» **Text section**:
Our idea was to write blogs and book recommendations every few weeks. It has now been, let me check (click, click, click), 3 months since the last installment, where we wrote, “It seems that all too often we let busyness distract us from the real business of life.” Indeed. We’ll work towards regular installments in 2023.


I typically ignore, sometimes even insult in my weaker moments, public meteorology. I’ll quote Dylan, “You don’t need a weatherman to know which way the wind blows”, as if that were actual weather advice, and continue on in my happy ignorance, whistling protest songs into sunny skies. I’ll soon need to eat every word in Subterranean Homesick Blues because this week…National Weather Service, congratulations, you were spot-on. I apologize for publicly maligning you, and submit to endure every cheery chirp of my weather app alerting me to blizzard-like conditions. Fortunately we have warm coals in the fire, hot water on the stove, good bourbon in the cabinet, and old friends on the shelves.

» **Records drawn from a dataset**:
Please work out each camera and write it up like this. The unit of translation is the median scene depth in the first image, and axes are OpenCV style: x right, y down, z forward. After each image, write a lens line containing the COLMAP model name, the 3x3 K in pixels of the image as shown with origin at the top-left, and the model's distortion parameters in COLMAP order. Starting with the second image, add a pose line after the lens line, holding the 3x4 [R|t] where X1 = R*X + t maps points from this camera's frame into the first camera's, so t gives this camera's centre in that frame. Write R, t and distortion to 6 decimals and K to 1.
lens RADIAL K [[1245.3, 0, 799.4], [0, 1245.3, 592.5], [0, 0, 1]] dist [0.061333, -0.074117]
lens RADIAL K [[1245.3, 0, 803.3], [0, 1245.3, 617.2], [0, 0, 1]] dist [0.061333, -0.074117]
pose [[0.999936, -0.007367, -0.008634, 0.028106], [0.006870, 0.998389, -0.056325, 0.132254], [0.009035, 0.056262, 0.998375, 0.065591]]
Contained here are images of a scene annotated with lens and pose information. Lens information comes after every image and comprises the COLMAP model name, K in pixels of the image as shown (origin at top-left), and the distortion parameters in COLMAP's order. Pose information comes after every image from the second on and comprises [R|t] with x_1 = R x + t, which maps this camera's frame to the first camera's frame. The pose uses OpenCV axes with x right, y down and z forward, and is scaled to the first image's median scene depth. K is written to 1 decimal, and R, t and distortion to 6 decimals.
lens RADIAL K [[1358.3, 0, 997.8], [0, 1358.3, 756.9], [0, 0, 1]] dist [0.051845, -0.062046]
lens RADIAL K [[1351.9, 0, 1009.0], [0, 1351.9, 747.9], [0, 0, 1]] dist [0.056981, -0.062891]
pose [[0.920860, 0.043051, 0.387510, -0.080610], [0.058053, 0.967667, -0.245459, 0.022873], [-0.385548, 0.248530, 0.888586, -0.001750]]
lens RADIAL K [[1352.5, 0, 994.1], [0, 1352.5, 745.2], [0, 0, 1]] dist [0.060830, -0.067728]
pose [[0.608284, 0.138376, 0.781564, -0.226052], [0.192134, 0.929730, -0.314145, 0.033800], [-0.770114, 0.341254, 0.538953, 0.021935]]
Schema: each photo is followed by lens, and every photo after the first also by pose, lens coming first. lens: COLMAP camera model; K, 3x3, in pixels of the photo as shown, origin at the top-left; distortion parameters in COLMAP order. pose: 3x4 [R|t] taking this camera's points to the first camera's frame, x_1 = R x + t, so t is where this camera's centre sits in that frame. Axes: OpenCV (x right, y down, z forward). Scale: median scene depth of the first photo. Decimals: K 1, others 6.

» **Problems and tasks**:
1 - Translate this sentence from the blog post into Spanish: "Fortunately we have warm coals in the fire, hot water on the stove, good bourbon in the cabinet, and old friends on the shelves."
2 - Summarize the blog post in two sentences.

» **Answers for the tasks**:
1 - Afortunadamente tenemos brasas calientes en el fuego, agua caliente en la estufa, buen bourbon en el armario y viejos amigos en los estantes.

2 - Though the plan was to post blogs and book recommendations every few weeks, three months have passed since the last installment, and the writers will work toward regular installments in 2023. The writer, who usually ignores public meteorology, concedes the National Weather Service was spot-on this week, apologizes, and notes they have warm coals, hot water, good bourbon and old friends on the shelves to weather the blizzard-like conditions.